I love you…those three little words that cause such complications in relationships and lives. Depending on what those words mean to you and depending on what they mean to somebody else, they can have a multitude of connotations. With so many meanings for every single individual and the timing of when it is said and by whom, those three little words have been known to cause as much trouble and heartache as they do joy and total elation. So when is the best time to say I love you?
We all know people who just love everything – those shoes, that little dog, “Oh I just love babies/milkshakes/stilettos/the colour blue” they gush. So for them saying I love you is just part of that group right up there nestled between the Brussel sprouts ~ or is it? Being in love and loving things have different variants for everyone, but at the end of the day when it comes to relationships and declaring love for another person, it has the potential to be the stickiest situation of all.
There are mass debates about when is the right time to tell someone you love them for the first time. If you say it too early you may cause all sorts of humiliations and anxiety while the object of your affection, feeling smothered and suffocated looks for the first opportunity to flee. But if you leave it too long, the object of your affection may not be that for much longer and you will slide into the friend zone, with the opportunity lost forever.
When NOT to say I Love You
Well, this part should be a no-brainer and much easier to figure out than when the actual right time is, but if you are still not sure – here are some ideas to help you save serious face.
Table of contents:
- post-coital bliss
- when you are drunk
- as a way to say thank you
1 Post-Coital Bliss
After sex is possibly the worst time ever in the history of love, to say I love you. Damp and sweaty declarations of love at this point are just tacky and shallow and very possibly a listed cardinal sin.
If you thought declarations of undying love after sex were bad, then this one takes it to another level of revulsion. Telling someone you love them for the first time, for the sole purpose of getting on some slap and tickle are absolutely abhorrent – the karma camera is watching you and will never, ever forget you. It is shameful and disgraceful behaviour and if you are worth any slice of integrity you won’t do it.
3 When You Are Drunk
Ah, yes you – that would be all of us – each and every single one, totally guilty of this one at some point in our lives. And ladies, this one is particularly hard, as we love people anyway. Add PMS and a few cocktails we are all going to be sobbing during the insurance ad, so the I love you bit is just a ticking time bomb away. Restrain yourself at all costs, because you can be sure that although you feel totally sincere, that 3am post girls/boys night out phone call or visit to tell somebody you love them is not going to go down at all well. And if they are very sober and in their pyjamas on the pavement, well you are all on your own there.
4 As a Way to Say Thank You
This is particularly tricky, emotions and gratitude getting all tangled up with those three little words. But now is not the time to say it for the first time – even if you are trying to say thank you for a large, grand gesture or gift. A thank you will suffice and really your delighted reaction as the receiver of the gift or gesture will be all the thanks they need.

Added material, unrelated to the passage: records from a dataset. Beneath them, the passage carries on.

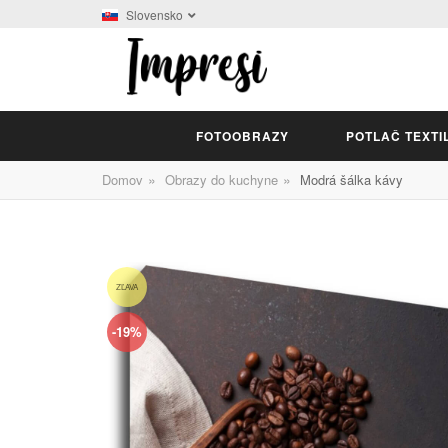
Slovensko
FOTOOBRAZY
POTLAČ TEXTI
»
»
Domov
Obrazy do kuchyne
Modrá šálka kávy
ZĽAVA
-19%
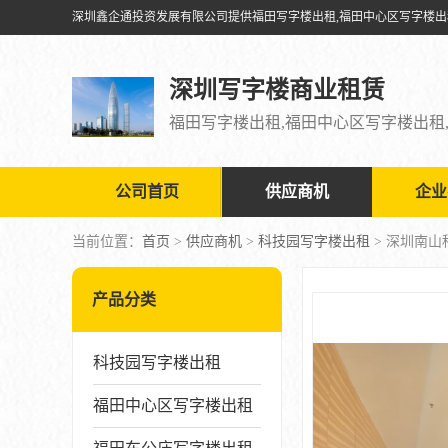
深圳写字楼商业租赁
公司首页
供应商机
企业
当前位置：
首页
>
供应商机
>
科技园写字楼出租
> 深圳南
产品分类
科技园写字楼出租
福田中心区写字楼出租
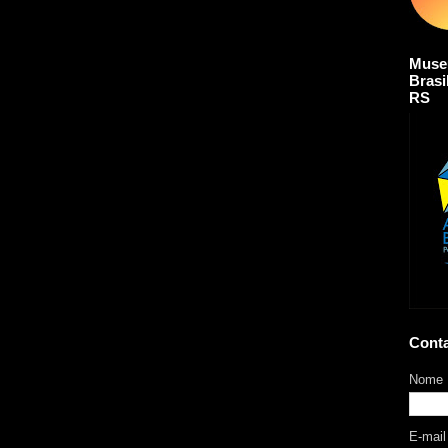
Muse
Brasi
RS
Cont
Nome
E-mai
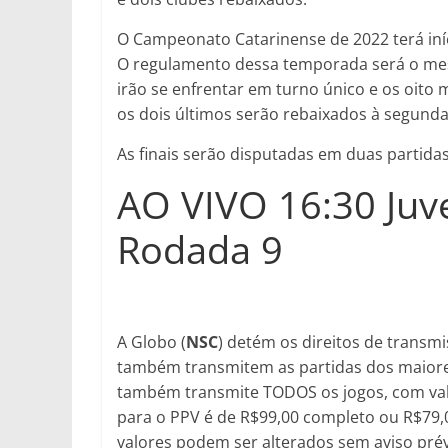
O Campeonato Catarinense de 2022 terá início
O regulamento dessa temporada será o mesm
irão se enfrentar em turno único e os oito
os dois últimos serão rebaixados à segunda
As finais serão disputadas em duas partidas,
AO VIVO 16:30 Juv
Rodada 9
A Globo (
NSC
) detém os direitos de trans
também transmitem as partidas dos maiores
também transmite TODOS os jogos, com valor
para o PPV é de R$99,00 completo ou R$79,
valores podem ser alterados sem aviso prév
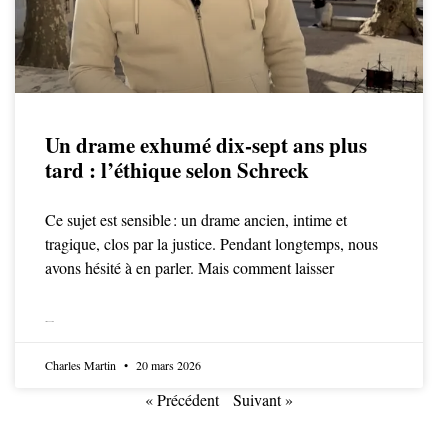
Un drame exhumé dix-sept ans plus
tard : l’éthique selon Schreck
Ce sujet est sensible : un drame ancien, intime et
tragique, clos par la justice. Pendant longtemps, nous
avons hésité à en parler. Mais comment laisser
LIRE LA SUITE
Charles Martin
20 mars 2026
« Précédent
Suivant »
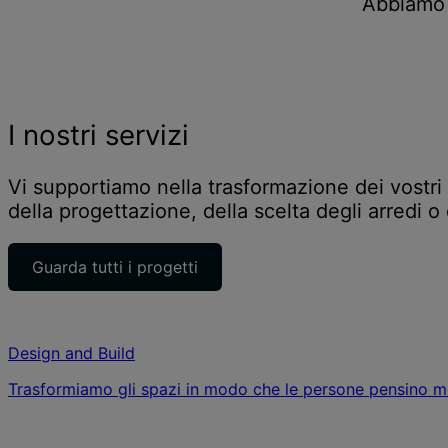
Abbiamo 
I nostri servizi
Vi supportiamo nella trasformazione dei vostri s
della progettazione, della scelta degli arredi o
Guarda tutti i progetti
Design and Build
Trasformiamo gli spazi in modo che le persone pensino meg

Go old school, bake a cake, write a card – just leave I love you out of it for now.
Always Mean It
Don’t ever use the words I love you to get something, don’ t use it to get into a position of power and don’t, no matter how hard it is, say it to because you think or you know how much the other person wants to hear it. If you say it and you are not sincere, the other person will know deep down, they will simply know. And somewhere down the line, the karma bus is going to pull on up and collect you and it won’t be a pretty sight.
Actions and Words
Love is actually a doing word – anybody can tell someone they love them, but then they are not able to follow through with their actions or behaviour. Show someone they love them; it’s all about the small, intimate gestures, the sincerity, and the empathy. It’s much less about monetary gifts, sweeping gestures, chocolates, diamonds (well diamonds are accepted as a currency of love, we don’t judge you). It is more about the actions. And never before has a truer saying been more applicable here – actions really do speak louder than words.
No Going Back
Once you have said it, it’s out there. You can’t unsay it, you can’t take it back, you can’t throw it in somebody’s face, it’s there in the universe and that karma bus is driving on by watching you. Don’t rush, enjoy the pace of the relationship, let it unfold and come together in its own time. Get to know each other, get comfortable in each other’s space – having sex with someone doesn’t mean you know them. You need to spend time with the person, do stuff together on your own, talk and find out who the other person is. Remember, you can’t just love some bits of them; when you love someone you love it all – lock, stock, and barrel.
So listen to your intuition; it’s there for a reason and if you learn to tune in, you will realise that it will never ever let you down. So maybe a week is a bit too early, but 3 months might be too late – listen to your inner voice and just go with the flow.